Two-Way ANOVA: Two way ANOVA is applied where an experiment has a quantitative outcome and two categorical explanatory variables that are defined in such a way that each experimental unit can be exposed to any combination of one level of one explanatory variable and one level of the other explanatory variable. Two-Way ANOVA has 2 independent variables (factors) and each can have multiple conditions. The aim of the two way Anova is to verify whether the data collected from different sources coverage on a common mean based on two categories of defining characteristics.
In two-way ANOVA, the error model is the normal one of Normal distribution with equal variance for all subjects that share levels of both of the explanatory variables.
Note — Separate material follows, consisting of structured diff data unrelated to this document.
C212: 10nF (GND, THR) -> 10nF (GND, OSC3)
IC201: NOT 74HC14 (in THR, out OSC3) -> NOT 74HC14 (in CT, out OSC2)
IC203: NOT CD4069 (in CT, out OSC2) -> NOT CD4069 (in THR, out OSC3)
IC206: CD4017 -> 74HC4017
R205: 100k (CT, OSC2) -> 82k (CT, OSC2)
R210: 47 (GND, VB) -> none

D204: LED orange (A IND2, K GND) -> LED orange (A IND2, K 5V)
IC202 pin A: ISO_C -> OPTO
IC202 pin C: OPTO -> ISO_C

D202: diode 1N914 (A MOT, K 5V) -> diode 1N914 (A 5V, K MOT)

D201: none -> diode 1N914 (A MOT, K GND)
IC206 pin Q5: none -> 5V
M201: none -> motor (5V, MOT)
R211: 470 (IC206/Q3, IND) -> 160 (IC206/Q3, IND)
It is established in quantitative studies that Two-way ANOVA is suitable analysis method for a study with a quantitative outcome and two (or more) categorical explanatory variables. The usual assumptions of Normality, equal variance, and independent errors apply.
Advantages of a two-way ANOVA model are as follows:
- The 2-way ANOVA breaks down the fit part of the model between each of the main components (the 2 factors) and an interaction effect. The interaction cannot be tested with a series of one-way ANOVAs.
- It usually have a smaller total sample size, since researchers study two things at once.
- The 2-way ANOVA removes some of the random variability.
- Researcher can look at interactions between factors (a significant interaction means 1. the effect of one variable changes depending on the level of the other factor).